Focusing Tip #413: “I’ll be back” at the end of the process
February 13, 2014 Ann Weiser Cornell

“Each time I end Focusing I say I’ll be back to this again but the next time I focus something new and urgent comes up.”

Yen Lu writes:
“Often at the end of a Focusing session, we say that we will come back to ‘this’ again.

“However, each time, something new (and urgent) comes up during the week, and the ‘saved’ item gets pushed back.

“I have a stack of them. Could what is seemingly urgent be edging out the important? Should I return to the stack and choose one, and put what came up urgently now into the stack for another time?”

Dear Yen Lu,
Great question! When I started teaching Focusing, I wrestled with this question a great deal. Often at the end of a Focusing session, the process, though satisfying, also felt unfinished. It felt right to say inside, “I will be back.”

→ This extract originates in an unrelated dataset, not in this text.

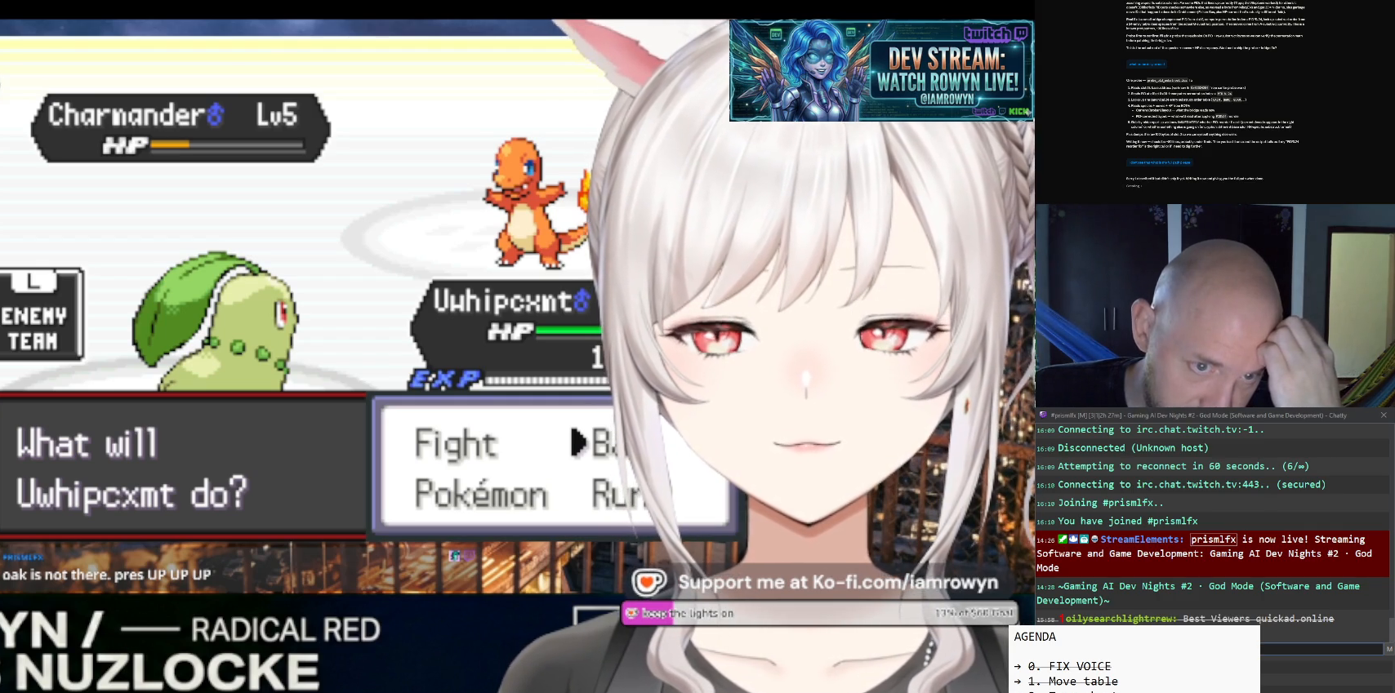
{"buttons": ["DPAD_LEFT"], "events": []}
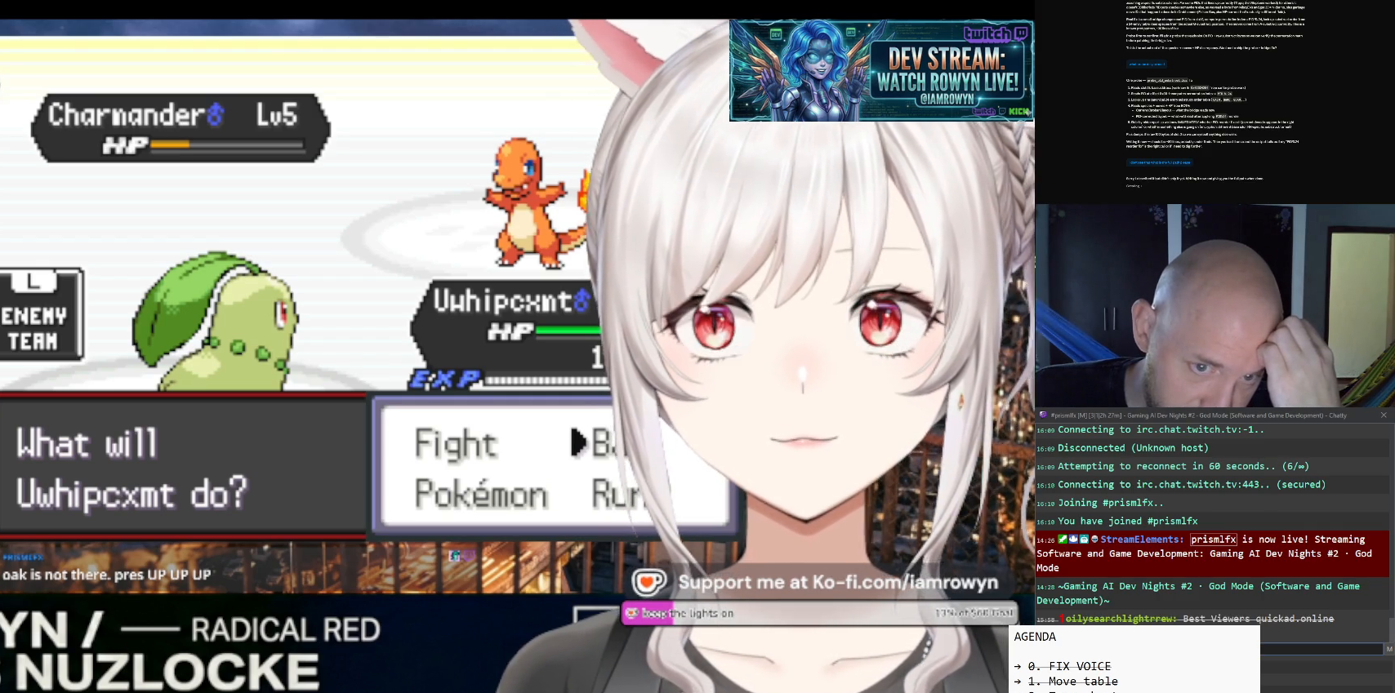
{"buttons": ["DPAD_LEFT"], "events": []}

But then, did I ever really go back? Every Focusing session was fresh and new, being with something in the present moment. That felt right, but was I leaving broken promises behind me, saying I would return and then never returning?

I realized I needed to be really clear about what “I will be back” at the end of a Focusing really means. It means, “I will be back to the Focusing process. I will be back here in the body, sensing what needs my attention. And if you [something in me at the end of the session] want my attention again, you can feel free to come again.”

So this way, I am not saying that I will return to a specific felt sense or part or issue, but I am saying that I will be back to the Focusing place, and I am WILLING to be with any of this again.

What We Can Come Back To is an Issue

We cannot come back to a felt sense, because felt senses are always new and fresh. If your felt sense at the end of a session feels like an octopus with its arms around your throat, you will not be able to find the octopus again later, because it was your body’s expression of what something felt like at that moment.

So don’t tell the octopus you will be with it again. Instead, you can tell the life issue that you are willing to be with IT again…Unlike felt senses, life issues can be invited back, and returned to until there is a shift and a resolution.

As for whether you’ll do Focusing on an ongoing important issue, or a newly arising urgent issue, why not both? An urgent issue may come at any time… and we cannot tell it to go away… but we CAN spend ten minutes really acknowledging it and then checking if it is complete for now so we can invite back the important issue.